**Available records**
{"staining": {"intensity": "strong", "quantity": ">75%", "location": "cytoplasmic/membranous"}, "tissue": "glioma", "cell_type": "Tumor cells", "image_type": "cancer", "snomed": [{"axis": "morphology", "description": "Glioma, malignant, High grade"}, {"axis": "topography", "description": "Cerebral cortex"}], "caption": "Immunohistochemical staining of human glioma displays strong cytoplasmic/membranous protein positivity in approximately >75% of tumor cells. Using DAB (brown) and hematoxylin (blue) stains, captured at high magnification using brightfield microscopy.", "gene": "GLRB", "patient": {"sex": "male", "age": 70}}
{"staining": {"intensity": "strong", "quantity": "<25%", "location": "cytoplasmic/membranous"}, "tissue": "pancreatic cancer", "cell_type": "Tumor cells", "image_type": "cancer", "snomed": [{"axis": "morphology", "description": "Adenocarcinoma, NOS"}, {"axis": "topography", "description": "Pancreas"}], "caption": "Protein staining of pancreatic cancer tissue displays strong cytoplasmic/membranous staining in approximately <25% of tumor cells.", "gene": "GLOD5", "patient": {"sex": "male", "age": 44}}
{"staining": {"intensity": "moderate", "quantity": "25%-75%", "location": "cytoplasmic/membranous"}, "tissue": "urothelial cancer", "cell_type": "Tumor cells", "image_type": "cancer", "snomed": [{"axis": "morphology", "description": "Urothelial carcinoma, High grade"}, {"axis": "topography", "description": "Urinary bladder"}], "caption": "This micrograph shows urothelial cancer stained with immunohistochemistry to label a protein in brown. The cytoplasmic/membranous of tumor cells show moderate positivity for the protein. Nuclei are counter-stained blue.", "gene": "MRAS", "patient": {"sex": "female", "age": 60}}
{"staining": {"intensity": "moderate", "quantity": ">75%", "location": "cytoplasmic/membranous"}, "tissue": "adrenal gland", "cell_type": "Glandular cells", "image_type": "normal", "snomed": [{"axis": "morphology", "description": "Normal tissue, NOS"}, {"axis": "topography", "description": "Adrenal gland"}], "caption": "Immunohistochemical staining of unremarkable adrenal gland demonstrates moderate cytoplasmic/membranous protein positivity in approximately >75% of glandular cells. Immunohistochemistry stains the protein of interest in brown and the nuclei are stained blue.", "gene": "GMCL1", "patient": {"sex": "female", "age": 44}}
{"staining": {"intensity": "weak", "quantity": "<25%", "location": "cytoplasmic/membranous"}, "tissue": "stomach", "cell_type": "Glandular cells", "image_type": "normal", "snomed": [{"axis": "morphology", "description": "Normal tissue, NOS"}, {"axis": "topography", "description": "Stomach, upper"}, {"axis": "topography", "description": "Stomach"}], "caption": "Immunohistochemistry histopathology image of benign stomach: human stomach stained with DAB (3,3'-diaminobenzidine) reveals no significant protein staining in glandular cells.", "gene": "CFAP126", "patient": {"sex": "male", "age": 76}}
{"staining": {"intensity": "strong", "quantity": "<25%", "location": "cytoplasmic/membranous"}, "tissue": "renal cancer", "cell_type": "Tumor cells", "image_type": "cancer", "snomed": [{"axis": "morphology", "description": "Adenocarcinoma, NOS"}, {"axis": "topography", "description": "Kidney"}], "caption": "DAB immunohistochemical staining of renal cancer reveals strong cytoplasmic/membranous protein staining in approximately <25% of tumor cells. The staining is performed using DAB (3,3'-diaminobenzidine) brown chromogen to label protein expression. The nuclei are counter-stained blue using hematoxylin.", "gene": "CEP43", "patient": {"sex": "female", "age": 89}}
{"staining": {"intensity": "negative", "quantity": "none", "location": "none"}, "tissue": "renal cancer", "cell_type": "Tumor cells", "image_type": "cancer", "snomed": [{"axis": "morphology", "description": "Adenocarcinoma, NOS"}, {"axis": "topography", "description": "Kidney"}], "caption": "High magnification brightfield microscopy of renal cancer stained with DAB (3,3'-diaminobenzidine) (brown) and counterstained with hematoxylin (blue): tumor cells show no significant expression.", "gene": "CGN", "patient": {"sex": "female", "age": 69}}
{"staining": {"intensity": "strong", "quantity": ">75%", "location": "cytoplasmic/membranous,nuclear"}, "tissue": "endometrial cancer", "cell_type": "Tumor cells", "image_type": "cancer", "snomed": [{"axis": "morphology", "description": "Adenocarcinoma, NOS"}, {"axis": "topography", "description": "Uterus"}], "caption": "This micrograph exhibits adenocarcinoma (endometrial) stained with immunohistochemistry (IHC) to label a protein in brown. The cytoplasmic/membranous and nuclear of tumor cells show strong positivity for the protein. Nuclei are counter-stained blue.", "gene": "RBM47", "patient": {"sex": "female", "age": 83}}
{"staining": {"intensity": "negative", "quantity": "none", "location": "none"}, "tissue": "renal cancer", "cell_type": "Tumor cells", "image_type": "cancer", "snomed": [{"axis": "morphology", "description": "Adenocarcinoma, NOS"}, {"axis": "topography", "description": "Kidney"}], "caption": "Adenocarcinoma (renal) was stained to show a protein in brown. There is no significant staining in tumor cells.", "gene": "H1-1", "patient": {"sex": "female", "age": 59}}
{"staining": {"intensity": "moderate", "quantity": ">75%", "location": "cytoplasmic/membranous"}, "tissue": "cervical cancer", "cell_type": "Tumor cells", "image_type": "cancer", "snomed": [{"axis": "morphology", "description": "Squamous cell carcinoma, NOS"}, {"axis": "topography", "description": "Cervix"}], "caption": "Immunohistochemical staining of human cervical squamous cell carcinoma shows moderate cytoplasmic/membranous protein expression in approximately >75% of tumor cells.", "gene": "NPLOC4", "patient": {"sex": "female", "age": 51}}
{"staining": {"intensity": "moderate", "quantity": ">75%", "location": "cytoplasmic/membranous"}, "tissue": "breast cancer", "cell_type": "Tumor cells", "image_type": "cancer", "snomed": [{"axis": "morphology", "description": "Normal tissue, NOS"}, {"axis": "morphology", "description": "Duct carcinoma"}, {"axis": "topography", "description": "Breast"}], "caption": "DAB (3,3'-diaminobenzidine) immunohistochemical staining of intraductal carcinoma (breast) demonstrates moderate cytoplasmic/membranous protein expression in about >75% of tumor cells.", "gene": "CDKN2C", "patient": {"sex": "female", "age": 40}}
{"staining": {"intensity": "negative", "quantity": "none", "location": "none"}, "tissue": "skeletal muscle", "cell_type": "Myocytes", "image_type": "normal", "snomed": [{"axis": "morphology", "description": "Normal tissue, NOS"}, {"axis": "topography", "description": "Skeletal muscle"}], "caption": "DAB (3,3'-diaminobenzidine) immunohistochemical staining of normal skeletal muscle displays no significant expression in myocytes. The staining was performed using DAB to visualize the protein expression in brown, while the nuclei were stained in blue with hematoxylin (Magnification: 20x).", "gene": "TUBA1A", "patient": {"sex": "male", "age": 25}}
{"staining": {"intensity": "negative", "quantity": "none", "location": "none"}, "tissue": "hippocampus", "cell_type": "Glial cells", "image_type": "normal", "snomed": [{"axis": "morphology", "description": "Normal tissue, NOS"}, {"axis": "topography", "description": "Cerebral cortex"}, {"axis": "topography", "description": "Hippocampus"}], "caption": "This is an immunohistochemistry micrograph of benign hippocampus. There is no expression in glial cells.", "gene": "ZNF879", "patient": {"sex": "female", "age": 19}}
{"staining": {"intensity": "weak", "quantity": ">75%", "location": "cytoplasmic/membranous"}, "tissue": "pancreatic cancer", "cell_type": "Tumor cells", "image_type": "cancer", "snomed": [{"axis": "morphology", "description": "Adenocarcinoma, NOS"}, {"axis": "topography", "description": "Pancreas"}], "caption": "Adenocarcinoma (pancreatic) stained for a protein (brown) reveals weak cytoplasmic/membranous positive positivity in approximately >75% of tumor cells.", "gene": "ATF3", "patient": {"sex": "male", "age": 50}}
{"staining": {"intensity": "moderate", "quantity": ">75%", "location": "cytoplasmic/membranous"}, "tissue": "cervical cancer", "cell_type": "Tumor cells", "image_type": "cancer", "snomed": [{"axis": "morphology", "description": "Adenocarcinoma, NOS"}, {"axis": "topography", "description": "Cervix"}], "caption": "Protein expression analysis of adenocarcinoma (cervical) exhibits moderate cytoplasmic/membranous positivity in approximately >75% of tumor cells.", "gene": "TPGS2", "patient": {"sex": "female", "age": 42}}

**About this exercise**
Begin with the first line of the data above and, please, print each line exactly until you have printed the line containing "staining of pancreatic"; print nothing else.

**Solution below**
{"staining": {"intensity": "strong", "quantity": ">75%", "location": "cytoplasmic/membranous"}, "tissue": "glioma", "cell_type": "Tumor cells", "image_type": "cancer", "snomed": [{"axis": "morphology", "description": "Glioma, malignant, High grade"}, {"axis": "topography", "description": "Cerebral cortex"}], "caption": "Immunohistochemical staining of human glioma displays strong cytoplasmic/membranous protein positivity in approximately >75% of tumor cells. Using DAB (brown) and hematoxylin (blue) stains, captured at high magnification using brightfield microscopy.", "gene": "GLRB", "patient": {"sex": "male", "age": 70}}
{"staining": {"intensity": "strong", "quantity": "<25%", "location": "cytoplasmic/membranous"}, "tissue": "pancreatic cancer", "cell_type": "Tumor cells", "image_type": "cancer", "snomed": [{"axis": "morphology", "description": "Adenocarcinoma, NOS"}, {"axis": "topography", "description": "Pancreas"}], "caption": "Protein staining of pancreatic cancer tissue displays strong cytoplasmic/membranous staining in approximately <25% of tumor cells.", "gene": "GLOD5", "patient": {"sex": "male", "age": 44}}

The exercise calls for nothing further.